Dans l'étude, les scientifiques ont utilisé des mesures très brèves en 10 éléments de l'empathie, de la systématisation et des traits autistiques.
En utilisant ces mesures, les chercheurs ont constaté que dans la population typique, les femmes, en moyenne, avaient des scores plus élevés que les hommes sur l'empathie, et les hommes, en moyenne, des scores plus élevés que les femmes sur les traits systématisants et autistes.

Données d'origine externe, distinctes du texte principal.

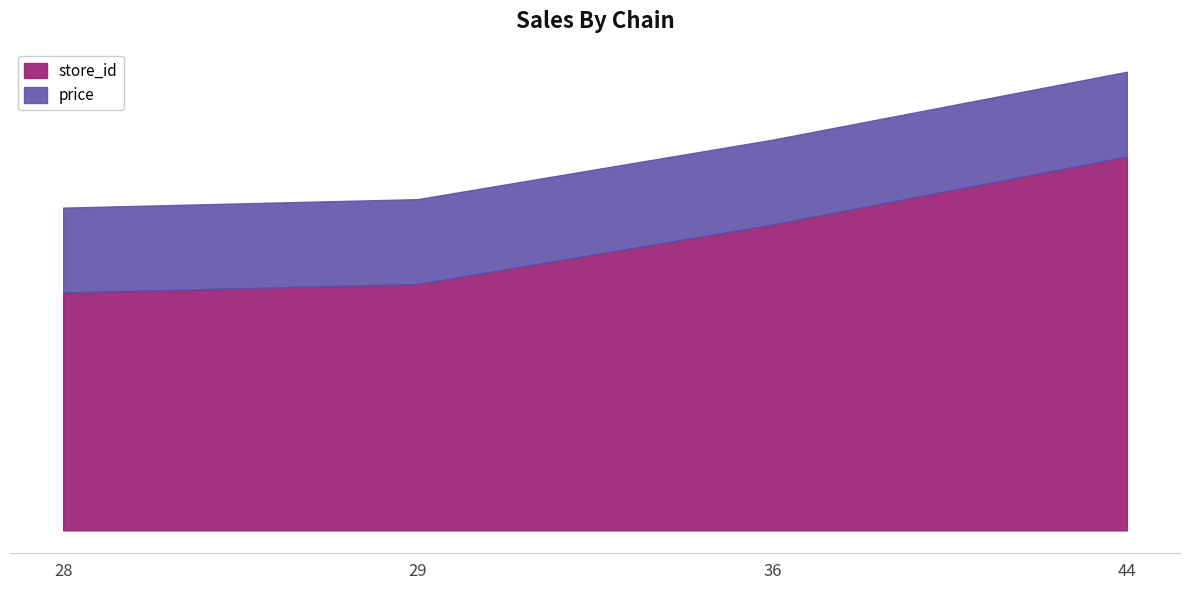

How many data points in store_id are less than 36?

2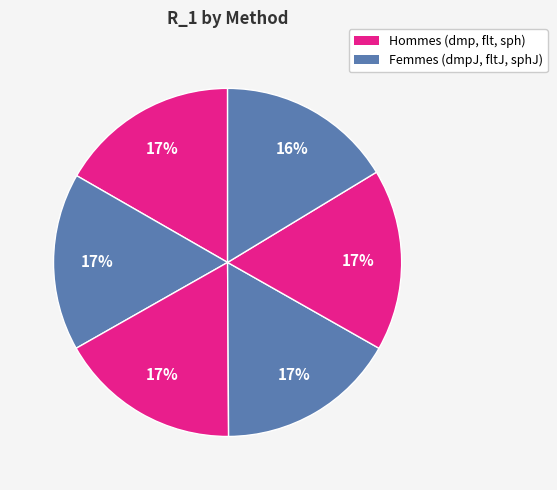

How many segments does this pie chart have?

6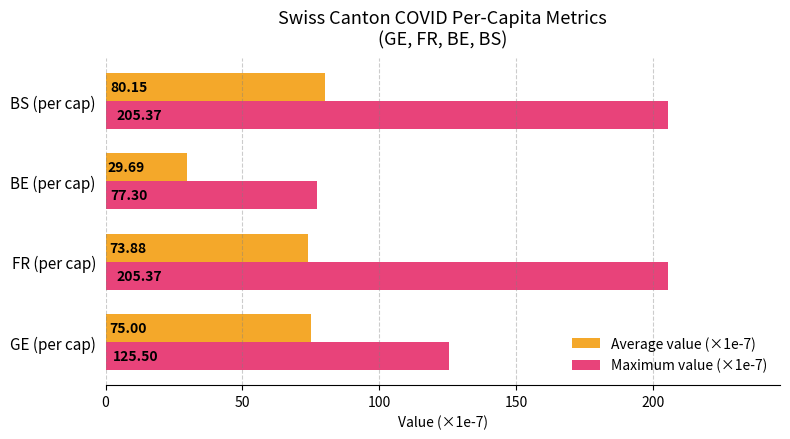

What is the sum of all Average value (×1e-7) values?

258.7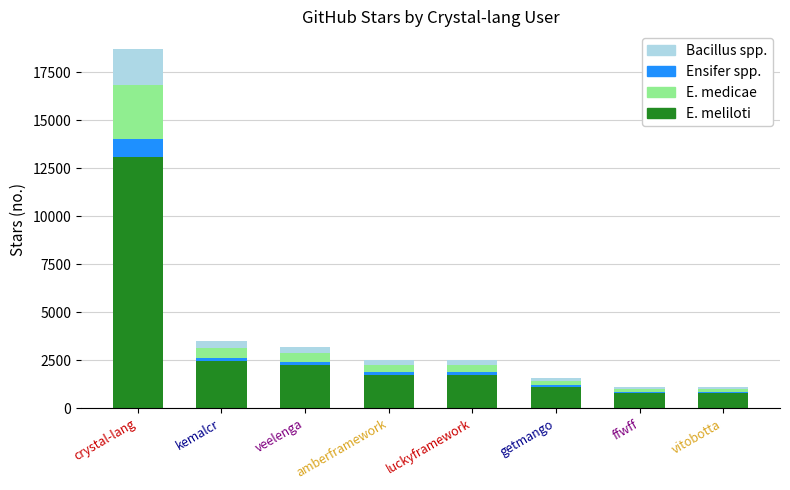

What is the total value across all series at crystal-lang?

18700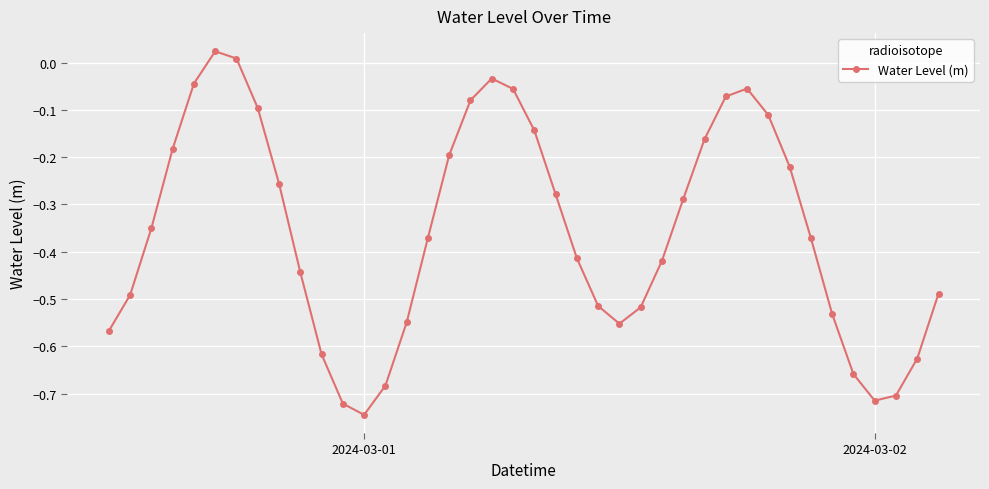

True or false: there are more than 2 points higher than both neighbors.

True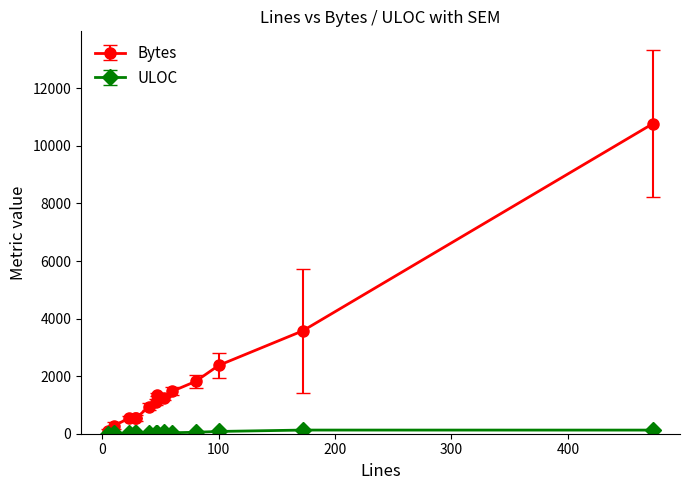

True or false: Bytes has more than 0 points higher than both neighbors.

True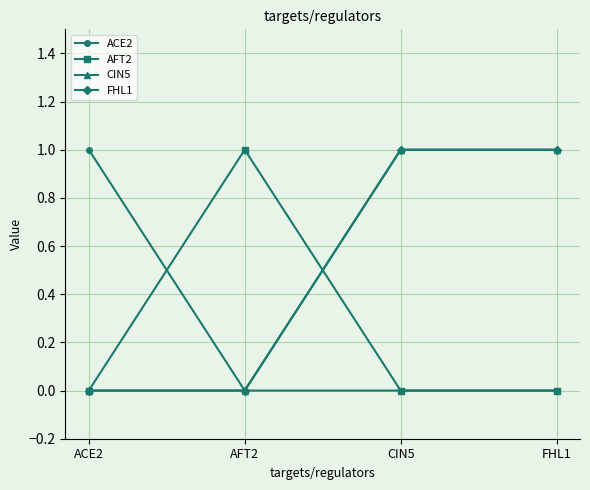

What value does the ACE2 series have at ACE2?

1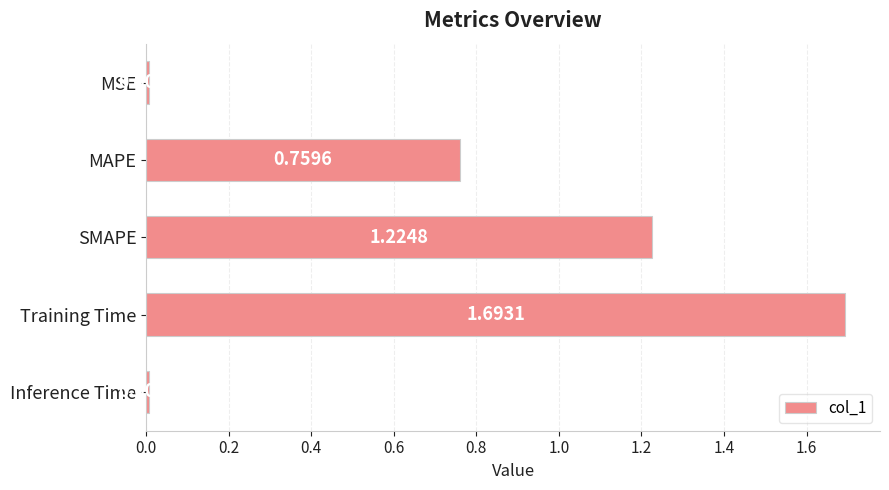

What is the label of the 2nd bar from the top?

MAPE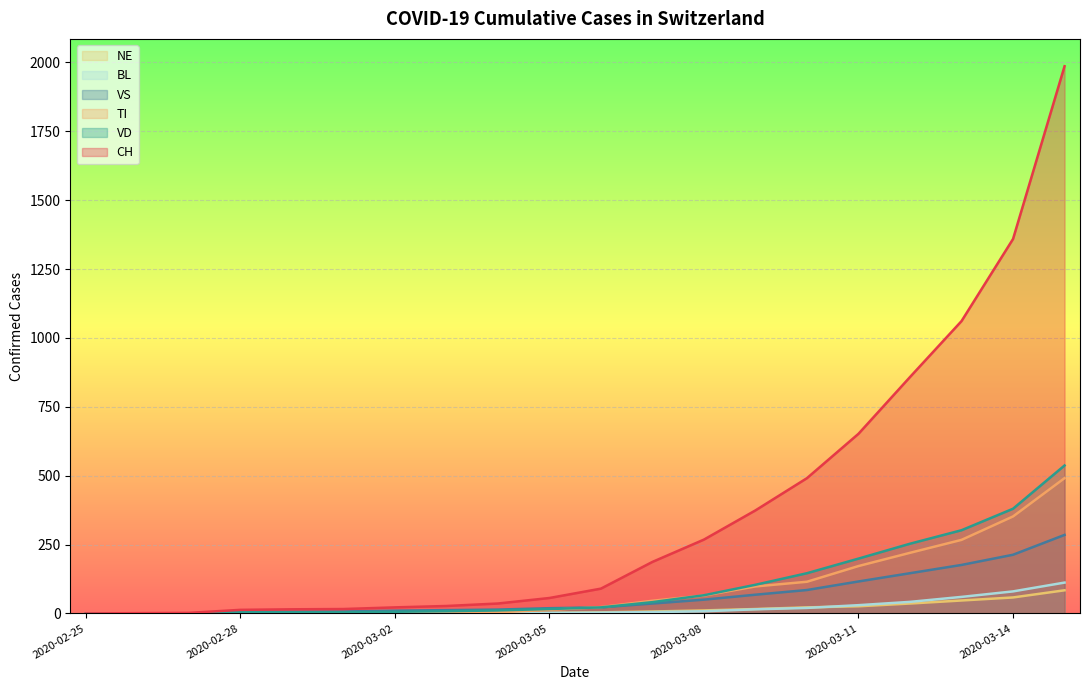

Reading right to left, list all the values displayed in this chart.

CH: 2020-03-15=1986	2020-03-14=1359	2020-03-13=1061	2020-03-12=858	2020-03-11=652	2020-03-10=491	2020-03-09=374	2020-03-08=268	2020-03-07=187	2020-03-06=90	2020-03-05=56	2020-03-04=36	2020-03-03=27	2020-03-02=22	2020-03-01=16	2020-02-29=15	2020-02-28=13	2020-02-27=2	2020-02-26=1	2020-02-25=0
TI: 2020-03-15=491	2020-03-14=352	2020-03-13=267	2020-03-12=220	2020-03-11=172	2020-03-10=115	2020-03-09=98	2020-03-08=65	2020-03-07=46	2020-03-06=23	2020-03-05=13	2020-03-04=4	2020-03-03=0	2020-03-02=0	2020-03-01=0	2020-02-29=0	2020-02-28=0	2020-02-27=0	2020-02-26=0	2020-02-25=0
BL: 2020-03-15=112	2020-03-14=80	2020-03-13=60	2020-03-12=42	2020-03-11=30	2020-03-10=20	2020-03-09=15	2020-03-08=8	2020-03-07=5	2020-03-06=3	2020-03-05=2	2020-03-04=1	2020-03-03=1	2020-03-02=1	2020-03-01=1	2020-02-29=1	2020-02-28=0	2020-02-27=0	2020-02-26=0	2020-02-25=0
VD: 2020-03-15=537	2020-03-14=380	2020-03-13=302	2020-03-12=253	2020-03-11=199	2020-03-10=146	2020-03-09=104	2020-03-08=66	2020-03-07=41	2020-03-06=22	2020-03-05=16	2020-03-04=11	2020-03-03=8	2020-03-02=6	2020-03-01=4	2020-02-29=4	2020-02-28=4	2020-02-27=0	2020-02-26=0	2020-02-25=0
VS: 2020-03-15=285	2020-03-14=213	2020-03-13=176	2020-03-12=146	2020-03-11=116	2020-03-10=85	2020-03-09=68	2020-03-08=50	2020-03-07=36	2020-03-06=22	2020-03-05=19	2020-03-04=14	2020-03-03=12	2020-03-02=10	2020-03-01=7	2020-02-29=6	2020-02-28=6	2020-02-27=0	2020-02-26=0	2020-02-25=0
NE: 2020-03-15=84	2020-03-14=58	2020-03-13=47	2020-03-12=36	2020-03-11=26	2020-03-10=22	2020-03-09=16	2020-03-08=11	2020-03-07=7	2020-03-06=4	2020-03-05=2	2020-03-04=1	2020-03-03=1	2020-03-02=1	2020-03-01=0	2020-02-29=0	2020-02-28=0	2020-02-27=0	2020-02-26=0	2020-02-25=0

«Ces différences entre les sexes dans la population typique sont très claires», a déclaré le Dr Varun Warrier, chercheur à Cambridge. «Nous savons grâce à des études connexes que les différences individuelles d'empathie et de systématisation sont en partie génétiques, en partie influencées par notre exposition hormonale prénatale et en partie dues à l'expérience environnementale.»
«Nous devons examiner dans quelle mesure ces différences observées entre les sexes sont dues à chacun de ces facteurs et comment ceux-ci interagissent.»
Comme suspecté, ces différences entre les sexes ont été réduites chez les personnes autistes.Sur toutes les mesures, les scores des personnes autistes avaient tendance à être plus «masculinisés»; c'est-à-dire qu'ils avaient des scores plus élevés sur les traits systématisants et autistiques et des scores inférieurs sur l'empathie, par rapport à la population générale.
Les chercheurs ont également calculé la différence (ou score d) entre le score de chaque personne aux tests de systématisation et d'empathie. Un score D élevé signifie que la systématisation d'une personne est supérieure à son empathie, et un score D faible signifie que son empathie est plus élevée que sa systématisation.
Dans la population typique, les hommes, en moyenne, ont eu un glissement vers un score d élevé, tandis que les femmes, en moyenne, ont eu un déplacement vers un score d faible. Les personnes atteintes d'autisme, cependant, ont évolué vers un score D encore plus élevé que les hommes typiques. Fait frappant, les scores d représentaient 19 fois plus de la variance des traits autistiques que les autres variables, y compris le sexe.
Enfin, les hommes en général avaient tendance à avoir des scores de traits autistiques plus élevés que les femmes. Ceux qui travaillaient dans les STEM (sciences, technologie, ingénierie et mathématiques) avaient des scores plus élevés pour les traits systématisants et autistiques que ceux des professions non STEM. Et inversement, ceux qui travaillent dans des professions non STEM ont montré des scores d'empathie plus élevés que ceux qui travaillent dans les STEM.
Dans l'article, les auteurs disent qu'il est important de garder à l'esprit que les différences observées dans cette étude ne s'appliquent qu'aux moyennes de groupe, pas aux individus. Ils soulignent que les données ne disent rien sur une personne en fonction de son sexe, de son diagnostic d'autisme ou de sa profession. Faire cela constituerait un stéréotype et une discrimination, auxquels les auteurs s'opposent fermement.
De plus, les auteurs réitèrent que les deux théories ne sont applicables qu'à deux dimensions des différences typiques entre les sexes: l'empathie et la systématisation. Elles ne s'appliquent pas à toutes les différences sexuelles, telles que l'agression, et supposer que les théories vont au-delà de ces deux dimensions serait une mauvaise interprétation.
Enfin, les auteurs soulignent que si les personnes autistes sont souvent aux prises avec une «empathie cognitive» - en reconnaissant les pensées et les sentiments des autres - elles ont néanmoins une empathie «affective» intacte, en ce sens qu’elles se soucient des autres. C'est une idée fausse courante que les personnes autistes sont aux prises avec toutes les formes d'empathie.